1,4,7 :: The scalar and it’s unit (e.g., “10s”, “1h”)
2,5,8 :: The scalar (e.g., “10”, “1”)
3,6,9 :: The unit (e.g., “s”, “h”)

And the convert_to_seconds_via_verbose_regexp method handles those capture regions.

THREE_TIMES_AND_UNITS_REGEXP =
  /\A((\d+)([a-z]))?((\d+)([a-z]))?((\d+)([a-z]))?\Z/

def convert_to_seconds_via_verbose_regexp(input)
  match = THREE_TIMES_AND_UNITS_REGEXP.match(input)
  seconds = 0
  return input.to_i unless match

  seconds += match[2].to_i *
    TIME_UNIT_TO_SECONDS_MAP.fetch(match[3], 0) if match[1]
  seconds += match[5].to_i *
    TIME_UNIT_TO_SECONDS_MAP.fetch(match[6], 0) if match[4]
  seconds += match[8].to_i *
    TIME_UNIT_TO_SECONDS_MAP.fetch(match[9], 0) if match[7]
  seconds
end

Regular Expression and the String scan method

In this implementation, the regular express is much simpler. I assigned that regular expression to a constant: TIME_AND_UNIT_REGEXP = /(\d+)([a-z])/

There are two capture regions:

1 :: The scalar (e.g., “10”, “1”)
2 :: The unit (e.g., “s”, “h”)

And the convert_to_seconds_via_regexp_scanner method handles those capture regions.

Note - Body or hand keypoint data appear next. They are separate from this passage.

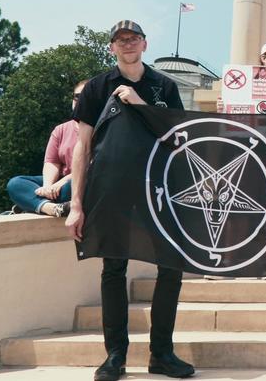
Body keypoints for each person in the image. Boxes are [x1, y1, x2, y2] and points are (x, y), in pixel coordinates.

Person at [65, 20, 194, 381]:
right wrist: (76, 203)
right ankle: (115, 357)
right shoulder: (96, 87)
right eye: (121, 40)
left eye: (133, 38)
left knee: (171, 267)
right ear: (112, 47)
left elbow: (176, 136)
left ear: (145, 44)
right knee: (113, 270)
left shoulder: (163, 85)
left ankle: (162, 353)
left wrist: (140, 104)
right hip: (111, 189)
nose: (128, 44)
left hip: (159, 189)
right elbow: (82, 146)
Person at [7, 80, 86, 217]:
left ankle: (33, 204)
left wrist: (60, 183)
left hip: (78, 181)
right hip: (58, 183)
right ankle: (50, 207)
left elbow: (92, 166)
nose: (79, 100)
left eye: (85, 96)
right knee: (16, 183)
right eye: (76, 96)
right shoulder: (61, 130)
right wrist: (47, 186)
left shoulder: (104, 129)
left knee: (76, 186)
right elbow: (52, 162)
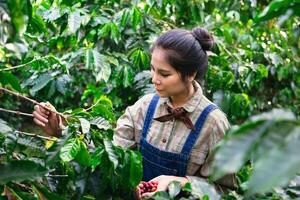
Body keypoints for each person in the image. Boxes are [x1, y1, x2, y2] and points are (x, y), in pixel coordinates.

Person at [33, 27, 237, 199]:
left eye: (164, 74)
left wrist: (179, 182)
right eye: (153, 69)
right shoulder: (145, 107)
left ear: (190, 74)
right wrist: (61, 132)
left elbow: (225, 191)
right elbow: (108, 154)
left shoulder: (213, 123)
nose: (154, 79)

TIME_AND_UNIT_REGEXP = /(\d+)([a-z])/

def convert_to_seconds_via_regexp_scanner(input)
  seconds = 0
  matched = false

  input.scan(TIME_AND_UNIT_REGEXP) do |time, unit|
    matched = true
    seconds += time.to_i *
      TIME_UNIT_TO_SECONDS_MAP.fetch(unit, 0)
  end
  return seconds if matched
  input.to_i
end

The Tests that Guide Me

Below are the "tests" that I wrote to quickly affirm that things were working.

[
  ["1h4m2s", 3842],
  ["1m", 60],
  ["1s2m", 121],
  ["1d", 0],
  ["10", 10],
].each do |given, expected|
  puts "Given: #{given}\tExpected: #{expected}"
  [
    :convert_to_seconds_via_string_splitting,
    :convert_to_seconds_via_verbose_regexp,
    :convert_to_seconds_via_regexp_scanner,
  ].each do |method|
    returned_value = __send__(method, given)
    if returned_value == expected
      puts "\tSuccess for #{method}."
    else
      puts "\tFailure for #{method}.  Got: #{returned_value}"

    end
  end
end

Conclusion

Each of the three methods get the desired results. And each demonstrates different ways to approach a similar problem.

For further work, I could refine the regular expressions to only key on the units of times defined in TIME_UNIT_TO_SECONDS_MAP. And there are, I’m certain, many other ways to approach solving this particular thing.